Cristiano Ronaldo, the famous footballer, has made a film about his life. This is, on the one hand, not very interesting, and on the other hand, quite interesting. It’s the former because really there is little about Ronaldo that should command our attention. At the same time, it is the latter, given that he is the object of so much attention, that tells us something about the nature of our society. You can read an account of the film at the Guardian here and at the Telegraph here.
I have no intention whatever of seeing the film, but here are some thoughts that struck me as I read about it.

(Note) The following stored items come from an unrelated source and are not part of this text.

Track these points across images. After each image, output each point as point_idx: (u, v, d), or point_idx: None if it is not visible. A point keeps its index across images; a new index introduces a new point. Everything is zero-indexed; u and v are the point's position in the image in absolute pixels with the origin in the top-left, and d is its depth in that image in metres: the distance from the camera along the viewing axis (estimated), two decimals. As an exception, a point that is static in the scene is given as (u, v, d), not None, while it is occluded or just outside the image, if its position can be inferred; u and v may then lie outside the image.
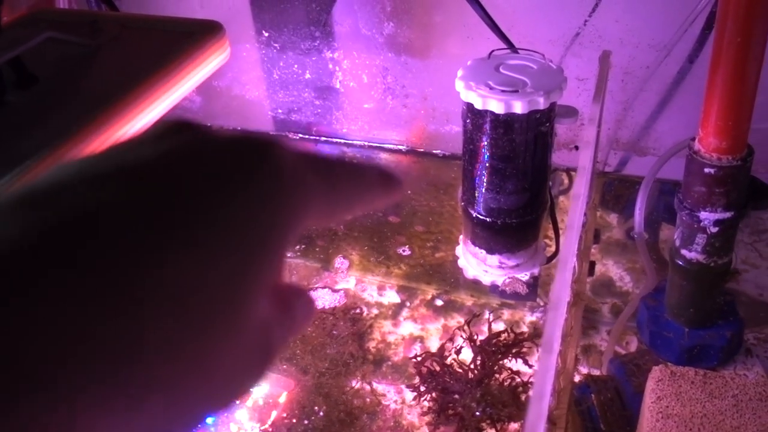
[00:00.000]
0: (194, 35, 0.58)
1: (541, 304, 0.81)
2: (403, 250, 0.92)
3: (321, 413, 0.73)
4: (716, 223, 0.59)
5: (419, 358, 0.72)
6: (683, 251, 0.62)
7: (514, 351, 0.69)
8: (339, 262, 0.91)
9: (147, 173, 0.16)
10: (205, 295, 0.16)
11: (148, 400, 0.15)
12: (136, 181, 0.16)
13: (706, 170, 0.57)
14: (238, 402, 0.19)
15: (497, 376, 0.68)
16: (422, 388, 0.69)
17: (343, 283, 0.88)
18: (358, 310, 0.84)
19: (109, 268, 0.14)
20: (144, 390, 0.15)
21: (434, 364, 0.70)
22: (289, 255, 0.93)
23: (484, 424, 0.65)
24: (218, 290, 0.16)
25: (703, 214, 0.59)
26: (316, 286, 0.88)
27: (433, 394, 0.68)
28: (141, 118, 0.52)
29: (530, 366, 0.70)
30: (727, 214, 0.59)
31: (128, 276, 0.15)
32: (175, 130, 0.18)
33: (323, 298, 0.86)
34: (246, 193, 0.17)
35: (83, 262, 0.14)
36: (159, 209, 0.16)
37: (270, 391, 0.76)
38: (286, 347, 0.80)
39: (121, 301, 0.14)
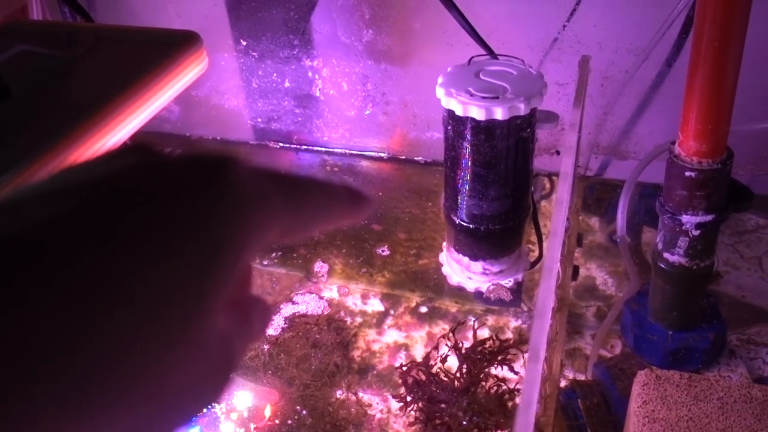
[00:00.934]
0: (171, 46, 0.57)
1: (526, 309, 0.81)
2: (382, 250, 0.92)
3: (307, 425, 0.72)
4: (698, 226, 0.59)
5: (405, 368, 0.71)
6: (666, 254, 0.62)
7: (499, 358, 0.69)
8: (318, 266, 0.90)
9: (99, 191, 0.17)
10: (158, 307, 0.16)
11: (99, 412, 0.15)
12: (88, 198, 0.17)
13: (687, 174, 0.57)
14: (197, 416, 0.19)
15: (483, 384, 0.68)
16: (408, 398, 0.69)
17: (326, 291, 0.88)
18: (341, 319, 0.84)
19: (60, 283, 0.15)
20: (96, 402, 0.15)
21: (420, 373, 0.70)
22: (266, 264, 0.92)
23: (471, 433, 0.65)
24: (170, 303, 0.16)
25: (684, 218, 0.59)
26: (299, 293, 0.88)
27: (420, 404, 0.68)
28: (117, 131, 0.51)
29: (516, 373, 0.69)
30: (709, 217, 0.59)
31: (76, 291, 0.15)
32: (130, 150, 0.19)
33: (308, 304, 0.86)
34: (199, 209, 0.18)
35: (36, 277, 0.15)
36: (110, 225, 0.16)
37: (254, 404, 0.75)
38: (270, 359, 0.79)
39: (71, 314, 0.15)
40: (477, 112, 0.59)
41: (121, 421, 0.16)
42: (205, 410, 0.19)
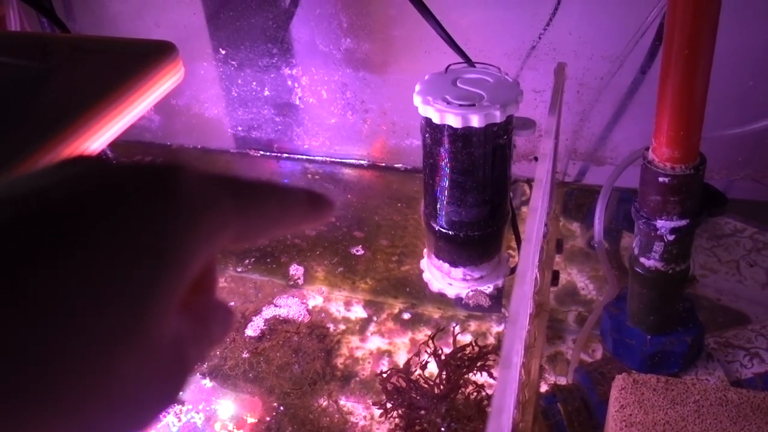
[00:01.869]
0: (146, 56, 0.57)
1: (507, 315, 0.81)
2: (364, 257, 0.92)
3: (288, 434, 0.72)
4: (672, 230, 0.60)
5: (385, 375, 0.72)
6: (642, 259, 0.63)
7: (479, 364, 0.69)
8: (294, 269, 0.91)
9: (40, 199, 0.17)
10: (106, 313, 0.16)
11: (48, 418, 0.15)
12: (27, 207, 0.17)
13: (661, 179, 0.57)
14: (153, 420, 0.19)
15: (463, 390, 0.68)
16: (389, 405, 0.69)
17: (310, 299, 0.88)
18: (324, 326, 0.84)
19: (6, 287, 0.15)
20: (46, 407, 0.15)
21: (400, 380, 0.70)
22: (244, 271, 0.92)
23: (451, 439, 0.65)
24: (119, 308, 0.17)
25: (659, 223, 0.60)
26: (280, 299, 0.88)
27: (400, 411, 0.68)
28: (92, 141, 0.51)
29: (495, 378, 0.70)
30: (683, 222, 0.59)
31: (14, 299, 0.15)
32: (77, 160, 0.19)
33: (290, 310, 0.86)
34: (145, 215, 0.18)
35: None
36: (50, 234, 0.16)
37: (235, 413, 0.75)
38: (250, 367, 0.79)
39: (18, 317, 0.15)
40: (453, 120, 0.60)
41: (72, 425, 0.16)
42: (160, 414, 0.20)
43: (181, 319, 0.19)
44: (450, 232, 0.68)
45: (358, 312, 0.86)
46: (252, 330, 0.83)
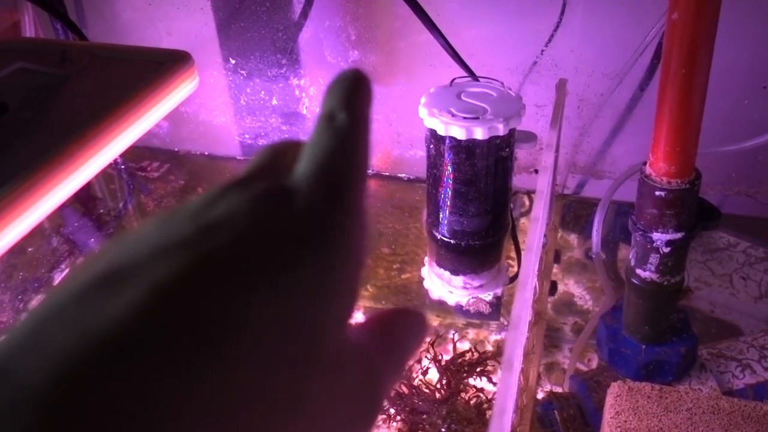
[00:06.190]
0: (163, 65, 0.59)
1: (505, 323, 0.83)
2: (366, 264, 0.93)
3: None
4: (668, 243, 0.61)
5: (387, 379, 0.73)
6: (638, 270, 0.65)
7: (478, 369, 0.71)
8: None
9: (213, 238, 0.16)
10: (291, 332, 0.16)
11: None
12: (201, 249, 0.16)
13: (657, 193, 0.59)
14: None
15: (463, 394, 0.69)
16: (392, 411, 0.70)
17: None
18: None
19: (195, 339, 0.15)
20: None
21: (402, 386, 0.72)
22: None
23: (450, 442, 0.66)
24: (302, 326, 0.16)
25: (655, 235, 0.61)
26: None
27: (402, 416, 0.69)
28: (111, 147, 0.53)
29: (494, 383, 0.71)
30: (678, 235, 0.61)
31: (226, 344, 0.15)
32: (237, 186, 0.19)
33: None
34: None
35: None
36: (235, 273, 0.16)
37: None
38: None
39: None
40: (458, 132, 0.61)
41: None
42: None
43: (367, 332, 0.18)
44: (452, 241, 0.70)
45: (359, 319, 0.87)
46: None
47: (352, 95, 0.21)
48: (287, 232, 0.17)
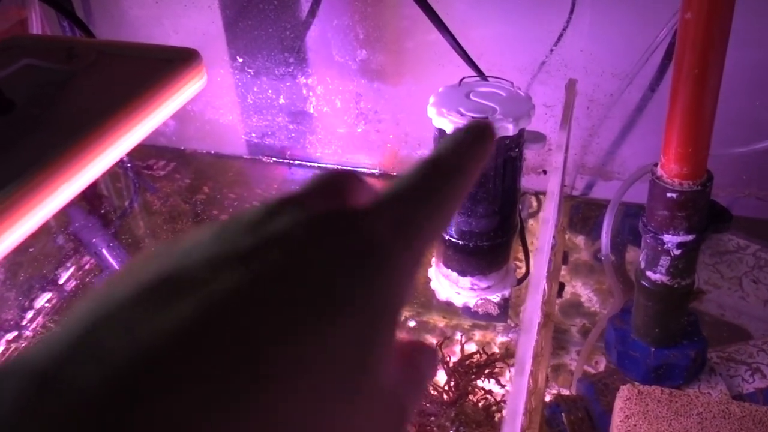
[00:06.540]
0: (171, 62, 0.59)
1: (512, 325, 0.82)
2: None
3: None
4: (679, 245, 0.61)
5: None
6: (648, 273, 0.64)
7: (486, 371, 0.70)
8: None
9: (267, 255, 0.16)
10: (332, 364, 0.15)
11: None
12: (256, 263, 0.16)
13: (668, 195, 0.59)
14: None
15: (471, 396, 0.69)
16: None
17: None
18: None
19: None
20: None
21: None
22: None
23: (457, 445, 0.66)
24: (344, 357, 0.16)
25: (666, 237, 0.61)
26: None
27: (408, 416, 0.69)
28: (119, 145, 0.53)
29: (502, 386, 0.71)
30: (689, 237, 0.61)
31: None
32: (288, 204, 0.18)
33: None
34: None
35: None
36: (291, 290, 0.16)
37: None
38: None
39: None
40: (467, 132, 0.61)
41: None
42: None
43: (389, 363, 0.18)
44: (460, 242, 0.70)
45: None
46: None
47: (468, 148, 0.21)
48: (346, 261, 0.17)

First, clergy, wherever you are, and whoever you are, please behave. We read in the Guardian:
As a snapshot of what life must be like for Cristiano Ronaldo, there is one clip in the new film Ronaldo when his godson is being baptised and there is a small gathering around the font. The baby’s head has just been wet when the priest looks over to the tanned guy with the gelled hair and whips out a mobile phone. ‘Any chance of a quick selfie?’ he wants to know.
This is not the way for a priest to behave. It is deeply unbecoming to use a mobile phone for any purpose whatever during a liturgical function. No ifs and no buts. Moreover, the clergy should always endeavour, however much they may be football fans or fans of anything else, to treat celebrities as normal people. After all, celebrities need to go to church as much as the next person, and they should not be distracted by fawning clerics. They should be able to enter a church and have the complete assurance that they can be themselves: a place of worship should be a safe space where the world’s crazy ideas about celebrity do not enter. A church is a place where all of us are “normal” and all of us are equal. Let’s all make a special effort to resist the Hello magazine-isation of the Church and her liturgy.
Secondly, we read in both accounts that the Ronaldo family has had something of a tough time: the father drank himself to death, the mother relies on tranquillisers, and Ronaldo Junior is being brought up without his mother. The Guardian, a very pro-abortion paper, also tells us this:
Here, too, is the revelation that there was very nearly no Cristiano Ronaldo either. ‘He was an unwanted child,’ Dolores explains. She considered an abortion and, on a neighbour’s advice, drank boiled black beer before running until she was on the verge of fainting, hoping to force a miscarriage. It didn’t work – and she seems pretty happy about that.
Dolores, Ronaldo’s mother, did more than just consider an abortion, she actually tried to procure one. Ronaldo was born in February 1985. Back then abortions were hard to procure legally in Portugal and it was this legal restraint that probably saved Ronaldo’s life. Nowadays, a woman in Mrs Ronaldo’s position would perhaps be given a doctor-assisted abortion with no questions asked. Luckily for Ronaldo and football fans the world over, that was not the case in 1984. The implication is clear: restrictive laws with regard to abortion save lives.
The story of Ronaldo, behind the footballing glory (of which I admit to caring little), is rather a sad one, and that is the third takeaway from these articles. It may be a cliché, but it happens to be true: money can’t buy you happiness.